Updated Feb. 4, 2026 — Washington
Senior executives from Tesla and Waymo faced the Senate Commerce, Science and Transportation Committee to defend the safety of their autonomous driving systems, arguing those systems reduce crash risk compared with human drivers even as recent incidents draw scrutiny.
Lawmakers are weighing how to establish a consistent federal safety framework for self-driving vehicles as deployments increase in U.S. cities. About half the states have differing or no rules for autonomous vehicles, creating a fragmented regulatory landscape that senators said should be addressed.
Committee members said they want autonomous technology to help cut preventable crashes caused by distracted or impaired drivers, but they raised concerns about several high-profile events. The National Transportation Safety Board has opened an investigation into instances in Austin, Texas, where Waymo robotaxis reportedly failed to yield and, in some cases, passed stopped school buses. Regulators have also cited Waymo after a vehicle struck a child near a Santa Monica elementary school; the company said the child ran out from behind another car and sustained minor injuries. Waymo has said it discovered a software issue and issued an update in November.
Tesla recently began rolling out robotaxi service in Austin. One analysis of NHTSA data indicated Tesla vehicles may have had higher crash rates than human drivers in the previous year. Tesla did not respond to requests for comment.
During questioning, Waymo Chief Safety Officer Mauricio Peña described fixes already implemented and said the company continuously evaluates incidents, deploys software updates and is working with the Austin Independent School District to collect lighting and other operational data to improve performance. Peña said Waymo encounters thousands of school buses each week and that its learning from real-world operations has reduced risk. He pointed to Waymo’s safety metrics, reporting that over more than 100 million miles driven the company’s data show substantially lower rates of serious injury and pedestrian injury collisions compared with human drivers in cities where it operates.

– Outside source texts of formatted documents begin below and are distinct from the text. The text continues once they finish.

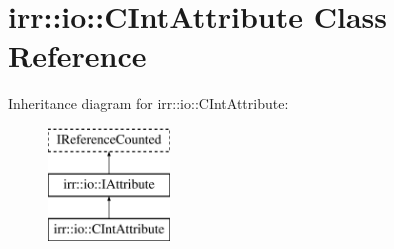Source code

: \hypertarget{classirr_1_1io_1_1_c_int_attribute}{\section{irr\-:\-:io\-:\-:C\-Int\-Attribute Class Reference}
\label{classirr_1_1io_1_1_c_int_attribute}
}
Inheritance diagram for irr\-:\-:io\-:\-:C\-Int\-Attribute\-:\begin{figure}[H]
\begin{center}
\leavevmode
\includegraphics[height=3.000000cm]{classirr_1_1io_1_1_c_int_attribute}
\end{center}
\end{figure}
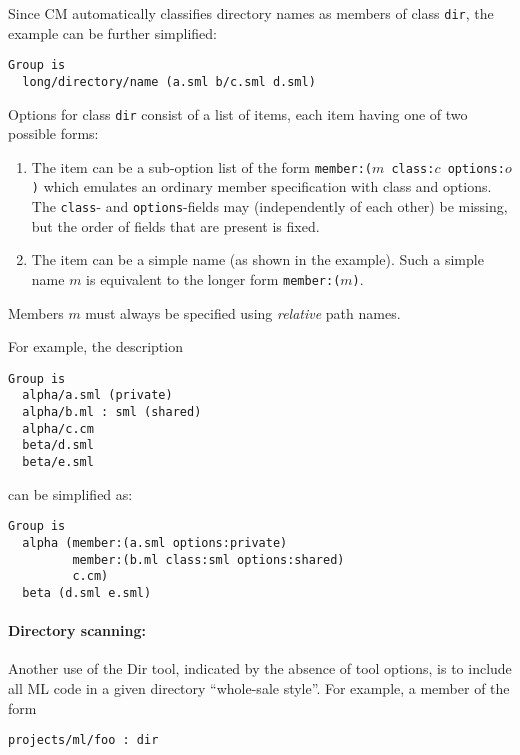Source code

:Since CM automatically classifies directory names as members of class
{\tt dir}, the example can be further simplified:

\begin{lstlisting}[language=CM]
Group is
  long/directory/name (a.sml b/c.sml d.sml)
\end{lstlisting}%

Options for class {\tt dir} consist of a list of items, each item
having one of two possible forms:

\begin{enumerate}
\item The item can be a sub-option list of the form
{\tt member:($m$ class:$c$ options:$o$)} which emulates an ordinary
member specification with class and options.  The {\tt class}- and
{\tt options}-fields may (independently of each other) be missing, but
the order of fields that are present is fixed.
\item The item can be a simple name (as shown in the example).  Such a
simple name $m$ is equivalent to the longer form {\tt member:($m$)}.
\end{enumerate}

Members $m$ must always be specified using {\em relative} path names.

For example, the description

\begin{lstlisting}[language=CM]
Group is
  alpha/a.sml (private)
  alpha/b.ml : sml (shared)
  alpha/c.cm
  beta/d.sml
  beta/e.sml
\end{lstlisting}%

can be simplified as:

\begin{lstlisting}[language=CM]
Group is
  alpha (member:(a.sml options:private)
         member:(b.ml class:sml options:shared)
         c.cm)
  beta (d.sml e.sml)
\end{lstlisting}%

\paragraph{Directory scanning:}
Another use of the Dir tool, indicated by the absence of tool options,
is to include all ML code in a given directory ``whole-sale style''.
For example, a member of the form

\begin{lstlisting}[language=CM]
  projects/ml/foo : dir
\end{lstlisting}%

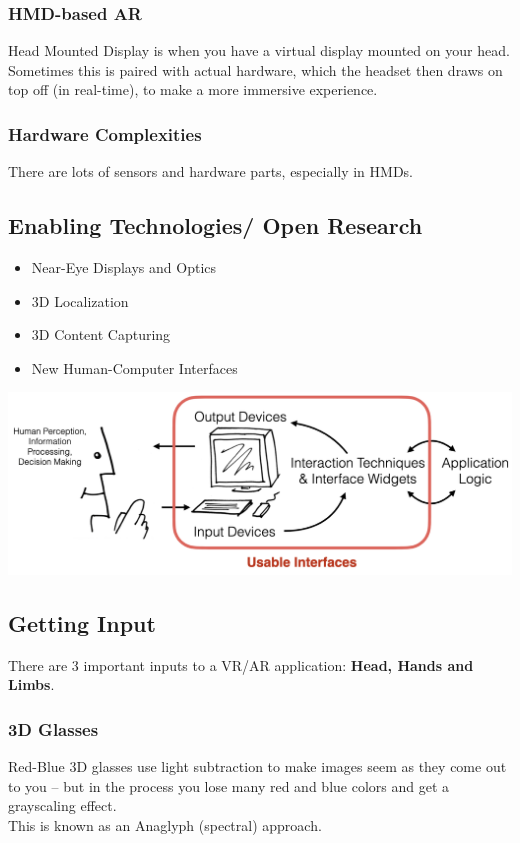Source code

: \subsubsection{HMD-based AR}
Head Mounted Display is when you have a virtual display mounted on your head. Sometimes this is paired with actual hardware, which the headset then draws on top off (in real-time), to make a more immersive experience.

\subsubsection{Hardware Complexities}
There are lots of sensors and hardware parts, especially in HMDs.

\subsection{Enabling Technologies/
Open Research}
\begin{itemize}
    \item Near-Eye Displays and Optics
    \item 3D Localization
    \item 3D Content Capturing
    \item New Human-Computer Interfaces
\end{itemize}
\begin{center}
    \includegraphics[scale=0.4]{lectures/wk13/img/info_proc_circled.png}
\end{center}

\subsection{Getting Input}
There are 3 important inputs to a VR/AR application: \textbf{Head, Hands and Limbs}.

\subsubsection{3D Glasses}
Red-Blue 3D glasses use light subtraction to make images seem as they come out to you -- but in the process you lose many red and blue colors and get a grayscaling effect.\\
This is known as an Anaglyph (spectral) approach.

Senators pressed for accountability and stronger oversight. Ranking Member Sen. Maria Cantwell warned against allowing companies to ‘‘beta test’’ on public roads without sufficient guardrails. Witnesses including Bryant Walker Smith, an associate law professor, urged regulators to treat the companies developing and deploying AVs as the effective drivers and to proactively assess corporate trustworthiness.
Tesla Vice President of Vehicle Engineering Lars Moravy emphasized the role of federal safety regulators and pointed to the potential of autonomous driving to reduce the roughly 40,000 annual U.S. traffic deaths. He argued that computerized drivers do not suffer fatigue and that autonomy is the next major opportunity to lower crash fatalities. When senators asked who would accept liability for collisions caused by software or hardware failures, Moravy said Tesla would assume responsibility under existing law; Peña gave a similar assurance for Waymo.
The hearing highlighted bipartisan interest in a national approach to AV safety, though lawmakers differ on how prescriptive rules should be. Committee Chairman Sen. Ted Cruz urged a data-driven federal framework focused on uniform safety standards, clear liability rules and consumer confidence, while cautioning against costly mandates he views as ineffective.
Democratic Sen. Ed Markey has pressed companies about their use of remote assistance operations — the remote staff who intervene when a vehicle encounters difficulties — asking whether remote operators ever take full control of vehicles and how frequently interventions occur. Markey said reliance on remote assistance raises safety, national security and privacy concerns.
Markey is sponsoring the AV Safety Data Act, which would require NHTSA to mandate disclosure of AV operational data such as miles traveled, injuries involving drivers, pedestrians and bicyclists, and unplanned stoppages. He and Sen. Richard Blumenthal also introduced the Stay in Your Lane Act, which would force manufacturers to define the specific roads and conditions for which their systems are certified and prohibit operation outside those defined limits — an approach Blumenthal compared to how aircraft are certified to FAA standards.
The hearing underscored growing pressure on regulators and Congress to create clearer, nationwide rules governing autonomous vehicles so deployment can expand while protecting public safety.